Required work → Copy out the lines of the records below, and only those lines, from the one with "left eye: (244, 389)" through the one with "left back paw: (706, 554)", exactly as they appear.

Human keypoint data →
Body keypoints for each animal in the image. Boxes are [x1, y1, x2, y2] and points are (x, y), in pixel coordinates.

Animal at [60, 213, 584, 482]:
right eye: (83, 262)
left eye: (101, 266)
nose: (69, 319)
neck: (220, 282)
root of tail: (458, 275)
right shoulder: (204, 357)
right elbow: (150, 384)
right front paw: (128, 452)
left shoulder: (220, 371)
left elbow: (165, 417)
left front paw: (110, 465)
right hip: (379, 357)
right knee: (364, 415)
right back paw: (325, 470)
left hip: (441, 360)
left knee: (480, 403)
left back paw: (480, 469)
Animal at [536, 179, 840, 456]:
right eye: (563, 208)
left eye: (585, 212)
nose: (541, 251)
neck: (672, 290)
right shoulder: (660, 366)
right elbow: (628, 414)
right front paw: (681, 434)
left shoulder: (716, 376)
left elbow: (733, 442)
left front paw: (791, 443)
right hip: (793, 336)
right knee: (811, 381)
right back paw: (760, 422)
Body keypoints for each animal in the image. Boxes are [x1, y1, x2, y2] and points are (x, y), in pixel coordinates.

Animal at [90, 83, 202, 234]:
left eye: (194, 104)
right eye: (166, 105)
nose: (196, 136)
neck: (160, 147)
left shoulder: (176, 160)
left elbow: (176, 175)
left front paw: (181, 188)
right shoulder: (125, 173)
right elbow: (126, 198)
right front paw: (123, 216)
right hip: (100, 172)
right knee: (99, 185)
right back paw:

==

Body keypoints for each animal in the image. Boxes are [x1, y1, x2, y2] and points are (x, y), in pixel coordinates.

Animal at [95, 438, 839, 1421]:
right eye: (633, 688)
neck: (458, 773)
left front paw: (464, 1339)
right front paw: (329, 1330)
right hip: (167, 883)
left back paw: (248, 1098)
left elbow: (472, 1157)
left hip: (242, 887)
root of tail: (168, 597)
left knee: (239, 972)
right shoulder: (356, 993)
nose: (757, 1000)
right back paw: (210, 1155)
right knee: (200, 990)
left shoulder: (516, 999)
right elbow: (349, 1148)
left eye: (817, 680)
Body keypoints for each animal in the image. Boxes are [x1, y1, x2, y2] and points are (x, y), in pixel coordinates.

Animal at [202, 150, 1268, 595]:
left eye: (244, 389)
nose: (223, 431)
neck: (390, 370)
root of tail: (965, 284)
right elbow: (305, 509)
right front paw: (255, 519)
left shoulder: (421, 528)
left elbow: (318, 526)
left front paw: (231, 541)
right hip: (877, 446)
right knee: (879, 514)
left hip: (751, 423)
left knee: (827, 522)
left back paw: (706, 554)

--

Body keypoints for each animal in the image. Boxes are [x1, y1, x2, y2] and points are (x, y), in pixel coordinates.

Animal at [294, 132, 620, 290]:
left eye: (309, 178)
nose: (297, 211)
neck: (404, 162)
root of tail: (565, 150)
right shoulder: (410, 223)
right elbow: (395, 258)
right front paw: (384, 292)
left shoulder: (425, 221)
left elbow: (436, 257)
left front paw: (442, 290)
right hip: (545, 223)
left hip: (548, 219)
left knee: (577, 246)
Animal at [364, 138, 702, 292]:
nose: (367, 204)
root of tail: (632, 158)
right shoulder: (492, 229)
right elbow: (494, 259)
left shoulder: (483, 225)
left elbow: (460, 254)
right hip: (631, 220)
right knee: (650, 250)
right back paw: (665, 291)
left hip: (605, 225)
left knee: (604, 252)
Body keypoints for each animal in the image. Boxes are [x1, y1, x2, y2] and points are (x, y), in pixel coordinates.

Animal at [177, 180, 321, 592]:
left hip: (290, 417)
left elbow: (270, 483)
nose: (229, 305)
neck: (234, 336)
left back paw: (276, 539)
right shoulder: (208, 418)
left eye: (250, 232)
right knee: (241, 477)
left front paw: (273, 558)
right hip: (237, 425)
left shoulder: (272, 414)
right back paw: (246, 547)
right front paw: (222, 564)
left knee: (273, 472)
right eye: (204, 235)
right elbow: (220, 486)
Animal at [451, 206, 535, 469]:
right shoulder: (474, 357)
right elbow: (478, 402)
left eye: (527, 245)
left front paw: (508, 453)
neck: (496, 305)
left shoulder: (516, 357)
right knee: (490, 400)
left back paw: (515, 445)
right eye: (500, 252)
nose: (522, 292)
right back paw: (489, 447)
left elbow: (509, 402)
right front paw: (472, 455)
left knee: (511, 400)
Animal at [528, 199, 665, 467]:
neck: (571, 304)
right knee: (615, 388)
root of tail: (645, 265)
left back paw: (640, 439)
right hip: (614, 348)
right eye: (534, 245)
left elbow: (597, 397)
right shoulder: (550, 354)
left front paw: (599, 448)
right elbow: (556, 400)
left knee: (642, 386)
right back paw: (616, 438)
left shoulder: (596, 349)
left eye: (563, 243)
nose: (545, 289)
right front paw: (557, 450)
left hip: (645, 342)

Worked solution →
left eye: (244, 389)
nose: (223, 431)
neck: (390, 370)
root of tail: (965, 284)
right elbow: (305, 509)
right front paw: (255, 519)
left shoulder: (421, 528)
left elbow: (318, 526)
left front paw: (231, 541)
right hip: (877, 446)
right knee: (879, 514)
left hip: (751, 423)
left knee: (827, 522)
left back paw: (706, 554)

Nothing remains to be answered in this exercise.